*Questions à traiter:*
A – Reproduisez sans rien changer le passage de l'article sur les fausses nouvelles qui va de «ACTU - Fausses» jusqu'à «un mot, oui.».
B – Rédigez la suite de l'article sur les sites de fausses nouvelles, en partant de sa dernière phrase.

*Extrait du texte:*
+--

Et ça marche. Par exemple, un article qui annonçait la mort de l’acteur Macaulay Culkin (voir plus bas) la semaine dernière s’est mérité plus de 6 millions de partages sur Facebook. Selon une estimation rapide, proposée par Jean-Hugues Roy, professeur de journalisme à l’Université du Québec à Montréal (UQAM), et vérifiée par Métro, l’article a potentiellement rapporté près de 360 000$ en revenus publicitaires aux créateurs du site.

ACTU - Fausses nouvelles - Spongebob
«L’émission Bob l’éponge retirée des ondes, l’acteur derrière le personnage accusé de pornographie juvénile». Cette fausse information a été publiée par le site Huzlers. Il y a peu d’évidence d’humour. Il a été partagé plus de 2 000 fois sur Facebook.

Mais est-ce légal de publier des faussetés sur internet pour profiter de la crédulité du public? En un mot, oui.

«Publier une fausse nouvelle n’est pas en soi un acte criminel au Canada, et l’est encore moins aux États-Unis, lance Alan Conter, professeur d’éthique en journalisme à l’Université Concordia. C’est peut-être moralement douteux de le faire, mais ce n’est pas illégal.»

De toute façon, selon lui, puisque ces sites se disent satiriques, ils sont protégés par les lois garantissant la liberté d’expression. En effet, la plupart des sites de fausses nouvelles visités par Métro affirment être satiriques, mais l’énoncé n’est pas toujours mis en évidence. «Plusieurs de ces sites sont en fait des parodies des médias de masse, juge par contre M. Conter. Même si le style est sec, c’est clair pour quelconque journaliste que c’est une blague.»

+--

Boîtes englobantes avec points clés
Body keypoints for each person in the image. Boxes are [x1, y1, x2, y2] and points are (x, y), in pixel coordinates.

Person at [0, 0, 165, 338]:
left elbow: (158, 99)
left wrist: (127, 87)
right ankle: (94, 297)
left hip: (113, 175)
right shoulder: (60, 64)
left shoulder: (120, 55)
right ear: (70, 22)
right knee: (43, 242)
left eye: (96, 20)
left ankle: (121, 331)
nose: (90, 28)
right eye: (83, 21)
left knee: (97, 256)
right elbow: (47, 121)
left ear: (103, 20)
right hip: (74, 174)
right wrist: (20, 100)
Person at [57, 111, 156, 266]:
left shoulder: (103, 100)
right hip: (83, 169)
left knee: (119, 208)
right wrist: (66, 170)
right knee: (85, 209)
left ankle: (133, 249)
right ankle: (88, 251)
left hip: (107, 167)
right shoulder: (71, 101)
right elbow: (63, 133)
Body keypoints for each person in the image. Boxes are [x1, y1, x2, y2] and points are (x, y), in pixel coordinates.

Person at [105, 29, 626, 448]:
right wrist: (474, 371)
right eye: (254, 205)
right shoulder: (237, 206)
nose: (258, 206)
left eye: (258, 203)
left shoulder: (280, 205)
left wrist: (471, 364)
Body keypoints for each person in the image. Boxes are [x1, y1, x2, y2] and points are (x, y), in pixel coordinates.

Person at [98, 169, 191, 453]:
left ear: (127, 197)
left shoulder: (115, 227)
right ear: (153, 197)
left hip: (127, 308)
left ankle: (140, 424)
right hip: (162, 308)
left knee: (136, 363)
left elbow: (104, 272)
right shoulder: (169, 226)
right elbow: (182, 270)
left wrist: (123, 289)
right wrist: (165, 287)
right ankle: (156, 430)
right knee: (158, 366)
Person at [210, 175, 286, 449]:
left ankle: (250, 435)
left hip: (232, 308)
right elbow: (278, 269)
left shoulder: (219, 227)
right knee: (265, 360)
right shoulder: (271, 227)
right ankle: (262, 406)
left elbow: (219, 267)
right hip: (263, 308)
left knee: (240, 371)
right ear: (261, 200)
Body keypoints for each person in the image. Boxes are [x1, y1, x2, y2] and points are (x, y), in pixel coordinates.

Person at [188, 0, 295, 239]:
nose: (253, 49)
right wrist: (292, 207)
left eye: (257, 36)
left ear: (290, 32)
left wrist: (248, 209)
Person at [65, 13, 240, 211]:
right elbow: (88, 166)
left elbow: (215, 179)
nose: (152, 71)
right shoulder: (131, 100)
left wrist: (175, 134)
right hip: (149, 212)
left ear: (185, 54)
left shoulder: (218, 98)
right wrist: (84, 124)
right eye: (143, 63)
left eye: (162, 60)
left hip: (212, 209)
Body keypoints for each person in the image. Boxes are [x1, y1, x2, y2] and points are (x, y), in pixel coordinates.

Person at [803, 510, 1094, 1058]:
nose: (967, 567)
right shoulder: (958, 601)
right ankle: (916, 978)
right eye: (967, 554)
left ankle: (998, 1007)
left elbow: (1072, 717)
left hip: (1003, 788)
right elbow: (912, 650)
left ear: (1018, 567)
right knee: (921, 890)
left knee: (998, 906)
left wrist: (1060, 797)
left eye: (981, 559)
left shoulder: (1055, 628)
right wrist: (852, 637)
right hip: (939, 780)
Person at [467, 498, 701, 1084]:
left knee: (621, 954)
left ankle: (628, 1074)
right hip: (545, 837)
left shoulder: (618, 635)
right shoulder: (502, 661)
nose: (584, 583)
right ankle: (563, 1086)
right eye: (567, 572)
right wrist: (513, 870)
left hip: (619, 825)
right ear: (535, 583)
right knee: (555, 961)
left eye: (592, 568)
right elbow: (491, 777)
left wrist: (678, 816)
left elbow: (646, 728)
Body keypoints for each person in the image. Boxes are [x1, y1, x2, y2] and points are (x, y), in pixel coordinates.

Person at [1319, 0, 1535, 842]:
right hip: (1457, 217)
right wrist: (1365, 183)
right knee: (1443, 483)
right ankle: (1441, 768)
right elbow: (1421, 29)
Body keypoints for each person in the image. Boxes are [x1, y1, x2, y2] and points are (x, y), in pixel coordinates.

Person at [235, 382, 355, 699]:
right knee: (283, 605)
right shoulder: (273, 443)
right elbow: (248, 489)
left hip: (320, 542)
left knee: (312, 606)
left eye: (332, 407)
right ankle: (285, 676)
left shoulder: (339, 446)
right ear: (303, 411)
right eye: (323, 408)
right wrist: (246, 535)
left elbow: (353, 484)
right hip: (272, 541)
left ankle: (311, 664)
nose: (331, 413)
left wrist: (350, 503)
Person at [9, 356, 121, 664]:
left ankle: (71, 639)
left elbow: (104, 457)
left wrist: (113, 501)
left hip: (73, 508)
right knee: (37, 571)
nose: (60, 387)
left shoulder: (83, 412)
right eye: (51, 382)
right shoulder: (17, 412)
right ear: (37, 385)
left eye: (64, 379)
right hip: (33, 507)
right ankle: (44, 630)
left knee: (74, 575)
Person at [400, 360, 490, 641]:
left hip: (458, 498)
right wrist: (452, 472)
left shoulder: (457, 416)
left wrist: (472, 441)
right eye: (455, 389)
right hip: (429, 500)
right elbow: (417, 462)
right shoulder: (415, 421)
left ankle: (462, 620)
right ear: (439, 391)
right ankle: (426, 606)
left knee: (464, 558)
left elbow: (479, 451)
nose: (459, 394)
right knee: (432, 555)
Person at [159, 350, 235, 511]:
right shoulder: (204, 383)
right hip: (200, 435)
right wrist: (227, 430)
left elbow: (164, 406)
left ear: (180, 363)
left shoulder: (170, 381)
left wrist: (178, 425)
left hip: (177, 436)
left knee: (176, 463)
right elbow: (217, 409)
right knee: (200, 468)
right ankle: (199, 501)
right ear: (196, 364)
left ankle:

+--

*Réponses numérotées:*
A –
ACTU - Fausses nouvelles - Spongebob
«L’émission Bob l’éponge retirée des ondes, l’acteur derrière le personnage accusé de pornographie juvénile». Cette fausse information a été publiée par le site Huzlers. Il y a peu d’évidence d’humour. Il a été partagé plus de 2 000 fois sur Facebook.

Mais est-ce légal de publier des faussetés sur internet pour profiter de la crédulité du public? En un mot, oui.

B –
Pour Jean-Hugues Roy, même si la satire ne saute pas aux yeux en visitant un site de fausses nouvelles comme the National Report, cela n’enlève pas de son côté satirique. «Il n’y pas d’humour évident au premier degré, mais au second degré, il y a certainement une critique des médias et de la société américaine», a-t-il fait savoir par courriel.

M. Silverman n’est pas d’accord. «Oui, d’une part, ces sites mettent le doigt sur de sérieuses failles dans la manière dont les médias traditionnels traitent des rumeurs. Les médias sérieux sautent souvent trop vite sur la nouvelle et la relatent sans que l’information ne soit vérifiée, expose-t-il. Mais contrairement aux sites [satiriques bien connus], les sites de fausses nouvelles n’ont aucune valeur sociale, aucun commentaire à apporter.»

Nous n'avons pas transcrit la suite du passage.